Data Version Control

What is it?

Data Version Control (DVC) is a tool for version controlling large files which would be inappropriate or impossible to version control directly with Git due to their size. By providing a solution to version control data alongside code in repositories, DVC allows for models and codebases with data dependencies to be fully reproducable.

How does it work?

Similar to git, a DVC repository can be initialised in an existing Git repository. Files can be added to DVC for tracking which it does by creating a pointer file containing a hash tied to the file’s location. Files version controlled with DVC can be pushed to a remote location (e.g. an AWS S3 bucket). The pointer files and DVC cache directory (basically a tracker for all things DVC in your repo) can be pushed to GitHub so that that there is a record of the code and the other required large files through DVC. These files can be retrieved with a DVC pull request. For an example of how this looks within a repository, see one of the examples below.

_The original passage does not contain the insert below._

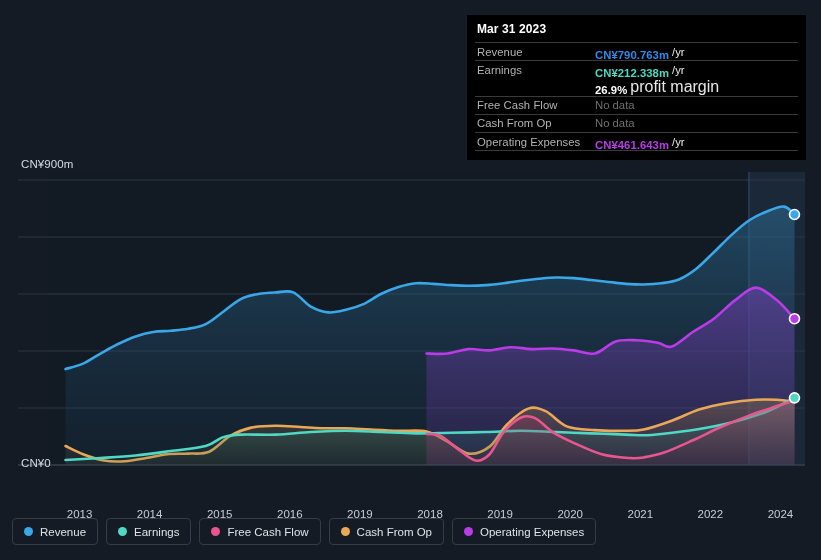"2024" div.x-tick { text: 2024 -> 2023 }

Where are some examples of DVC being used in TAU?

The following are examples of data / components of repositories version controlled with DVC:

  • model inputs for the transport emissions model

  • demographics and networks inputs for the SEQSTM

  • trained machine learning model for the bike_lane_from_aerial package of the at_network_tools repo

  • inputs and outputs of API request for dspark requests repo (e.g. see request number 47)

General DVC Workflow

To begin working with DVC in an existing repository:

  1. Install the DVC command line tool. Although there is a python package available as well, it can be a little less reliable than the command line tool.

  2. Initialise DVC within the parent folder of the Git repository (where the .git file lives). On the command line:

    dvc init
    
  3. Add files or directories to DVC to track. If different files are likely to be changed within the same directory on different branches, then it is probably best to DVC version control the individual files or sub-directories to avoid merge conflicts.

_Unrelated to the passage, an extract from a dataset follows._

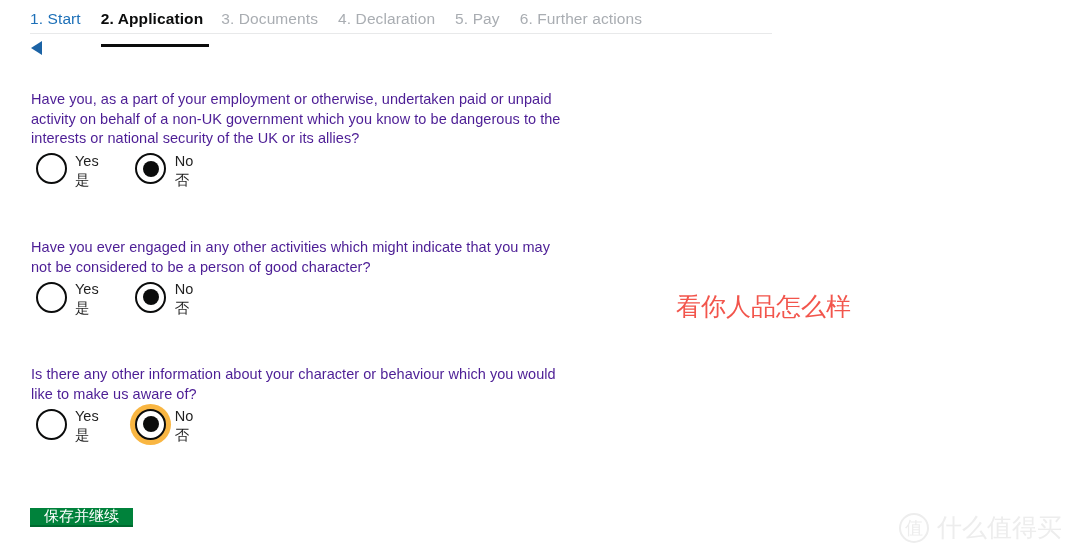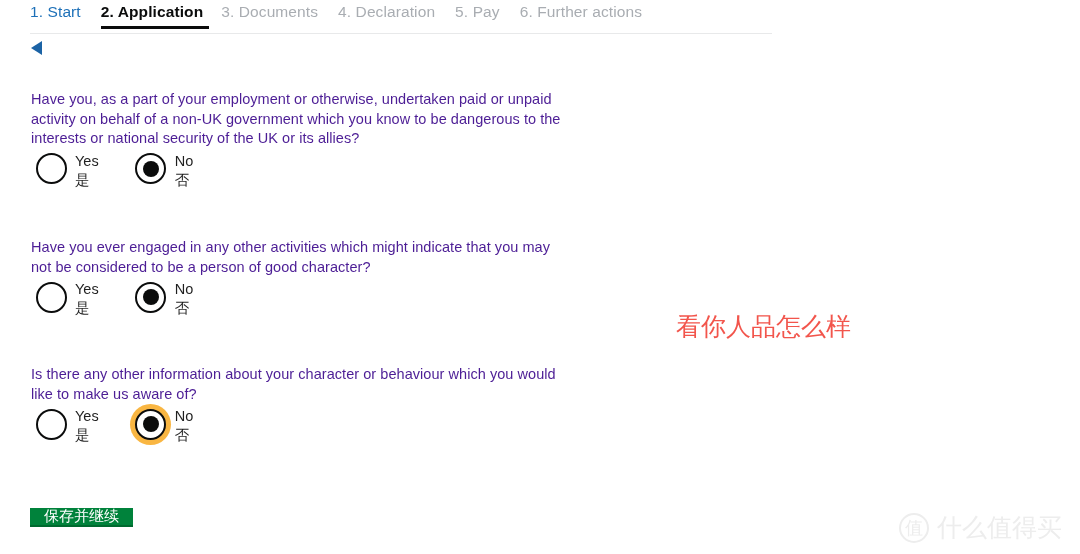"1. Start" .step-nav { top: 2px -> 9px }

    dvc add your-file-or-directory
    
  4. Push DVC tracked files to a configured remote repository (see below for more details)

    dvc push
    
  5. Commit and push .dvc pointers and cache directory as well as updated .gitignore files to git / GitHub

  6. Test changes have been successful and you have not made errors by git cloning the repo afresh and dvc pulling the data

Configuring a Remote Repository

There are various options for configuring a remote repository but must common within TAU currently is using a S3 bucket.

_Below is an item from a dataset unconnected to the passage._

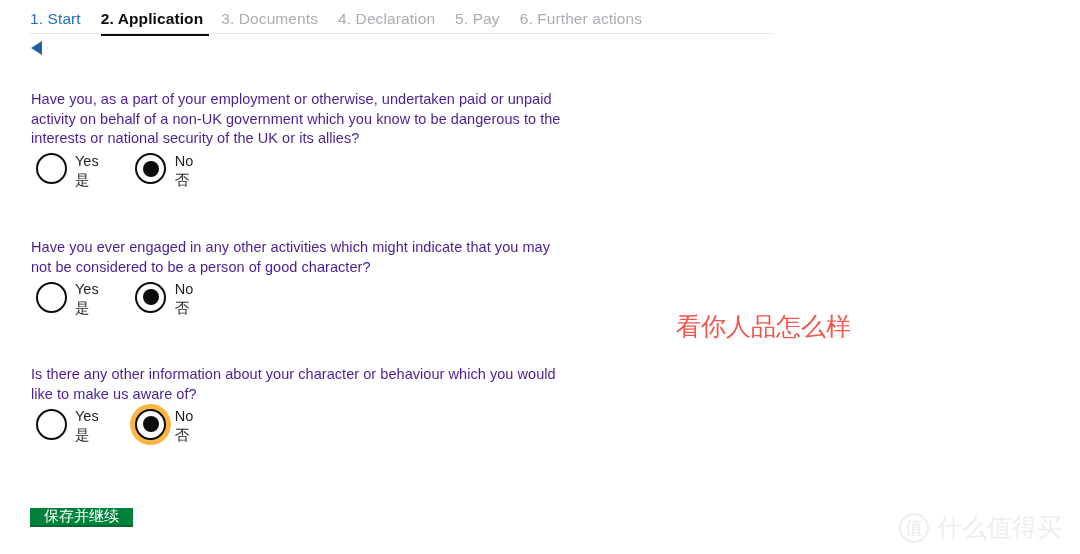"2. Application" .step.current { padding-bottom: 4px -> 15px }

A workflow might look like:

  1. Create a new bucket for storing files tracked by DVC (usually one per repo / project).

  2. Attach a policy to the s3 bucket to prevent potential data loss due to accidental deletion. Example below.

     1{
     2"Version": "2012-10-17",
     3"Statement": [
     4    {
     5        "Effect": "Deny",
     6        "Principal": "*",
     7        "Action": [
     8            "s3:DeleteObject",
     9            "s3:DeleteObjectVersion",
    10            "s3:DeleteBucket",
    11            "s3:DeleteBucketPolicy",
    12            "s3:PutBucketPolicy",
    13            "s3:PutLifecycleConfiguration"
    14        ],
    15        "Resource": [
    16            "arn:aws:s3:::<YOUR_BUCKET_HERE>",
    17            "arn:aws:s3:::<YOUR_BUCKET_HERE>/*"
    18        ],
    19        "Condition": {
    20            "StringNotLike": {
    21                "aws:userId": [
    22                    "<USER_ID_HERE>:*",
    23                    "<ACCOUNT_ID_HERE>"
    24                ]
    25            }
    26        }
    27    },
    28    {
    29        "Effect": "Deny",
    30        "Principal": "*",
    31        "Action": "s3:DeleteBucket",
    32        "Resource": "arn:aws:s3:::<YOUR_BUCKET_HERE>"
    33    }
    34]
    35}
    
  3. Point your dvc cache to the remote repository location. If done this way, the remote will be stored in .dvc/config file so new users to your repo will not need to manually configure the remote again On the command line:

    dvc remote add -d myremote s3://<bucket>/<key>
    
  4. Point DVC to your local AWS credentials by setting the path to the AWS config file for your local machine. On windows, your path will be similar to C:/Users/USERNAME/.aws/config or ~/.aws/config on Unix-based systems.

    dvc remote modify --local your-bucket-name configpath path/to/aws/config
    
  5. Now you have a remote repository and can dvc push to this location.

Nb. If working with externals, it is often best to create a role with permissions only to access the required s3 resources. A SCO request will need to be lodged to create a new role. A configuration profile can then be created using this role to sign in and authenticate.